1/22/2013 10:08:52 AM

Johnson & Johnson reported better-than-expected fourth-quarter earnings on Tuesday, due in part to a favorable tax rate, and said it is considering selling a $2 billion-a-year diagnostics business. The diversified healthcare company said it may sell its Ortho Clinical Diagnostics business, which makes everything from tests to determine blood type to laboratory equipment, or turn it into a stand-alone company. The strategy comes as drugmakers are shedding businesses and cutting costs due to overseas price controls and pressure on payments from insurers and the government. Pfizer Inc., for instance, is spinning off its animal health products business, and Abbott Laboratories has split off its drugs unit. Debbie Wang, an analyst with Morningstar, said the J&J diagnostics unit "is a slower grower, and if you're not one of the leaders, it's very difficult to compete in that area." J&J said it earned $1.19 per share, excluding one-time items, in the fourth quarter, beating analysts' average estimate of $1.17. A favorable tax rate and cost controls boosted results, according to Piper Jaffray analyst Matt Miksic.

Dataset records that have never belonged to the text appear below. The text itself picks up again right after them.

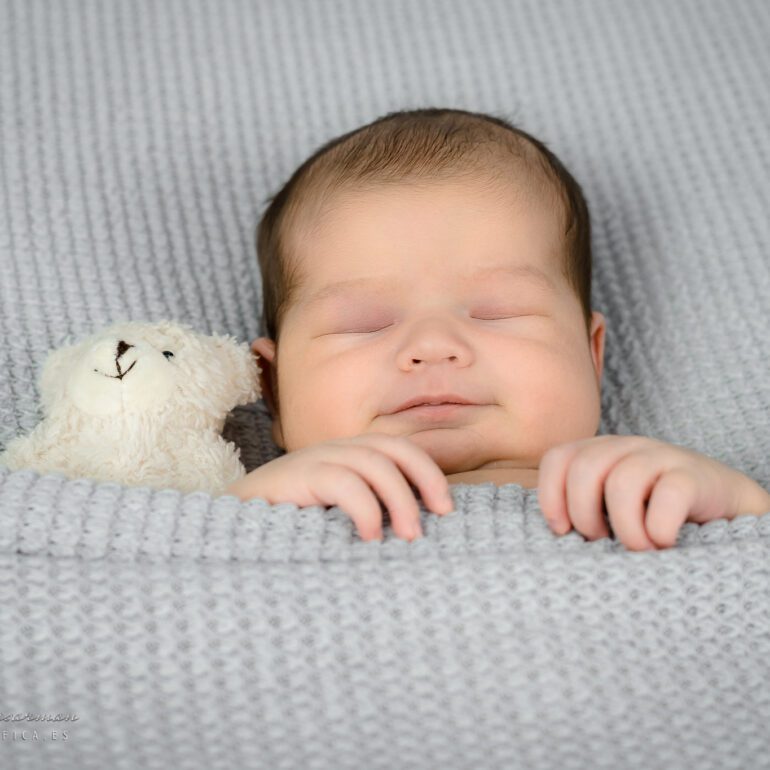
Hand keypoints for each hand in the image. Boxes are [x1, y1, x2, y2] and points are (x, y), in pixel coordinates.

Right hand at [224, 433, 453, 541]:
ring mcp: (313, 460)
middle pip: (392, 448)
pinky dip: (364, 508)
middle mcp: (333, 451)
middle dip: (423, 479)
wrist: (224, 532)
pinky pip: (342, 481)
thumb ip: (366, 515)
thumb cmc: (288, 532)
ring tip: (407, 538)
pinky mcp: (295, 476)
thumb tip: (414, 535)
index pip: (399, 449)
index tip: (446, 510)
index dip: (428, 473)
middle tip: (435, 521)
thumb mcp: (335, 522)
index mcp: (347, 458)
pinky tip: (368, 537)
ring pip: (372, 463)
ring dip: (399, 500)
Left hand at [537, 434, 769, 550]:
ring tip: (636, 547)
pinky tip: (664, 542)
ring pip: (623, 482)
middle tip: (601, 539)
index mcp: (599, 451)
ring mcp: (661, 456)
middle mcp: (626, 447)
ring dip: (624, 527)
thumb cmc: (653, 511)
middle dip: (584, 513)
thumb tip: (551, 530)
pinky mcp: (694, 474)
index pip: (557, 458)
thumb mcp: (610, 504)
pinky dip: (659, 528)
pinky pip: (668, 495)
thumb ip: (580, 505)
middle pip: (585, 469)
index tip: (562, 530)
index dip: (550, 495)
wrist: (722, 503)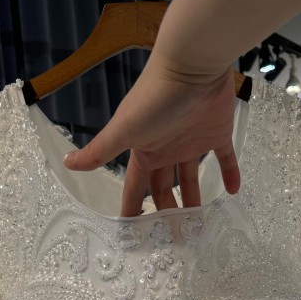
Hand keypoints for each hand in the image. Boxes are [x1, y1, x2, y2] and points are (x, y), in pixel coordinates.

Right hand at [63, 56, 239, 216]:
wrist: (193, 64)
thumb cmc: (155, 97)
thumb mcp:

He also cited very strong growth in sales of J&J's traditional artificial hips and of artificial knees, whose combined U.S. sales rose 7 percent despite disruptions from Superstorm Sandy in the quarter. Including a charge of $800 million, related mostly to recalls of defective "metal-on-metal" hip replacement devices made by its DePuy Orthopedics unit, J&J earned $2.6 billion, or 91 cents per share. That compared with $218 million, or 8 cents per share, a year earlier, when the company took charges of more than $3 billion, including $800 million for medical costs related to the same recalls. All-metal hip implants were developed to be more durable than traditional implants but have failed at a high rate. In some cases, they have shed metal fragments that have disabled patients. Traditional implants combine a ceramic or metal ball with a plastic socket. As many as 500,000 Americans are estimated to have received metal-on-metal hip replacements in the last five years, with J&J the largest manufacturer of such products.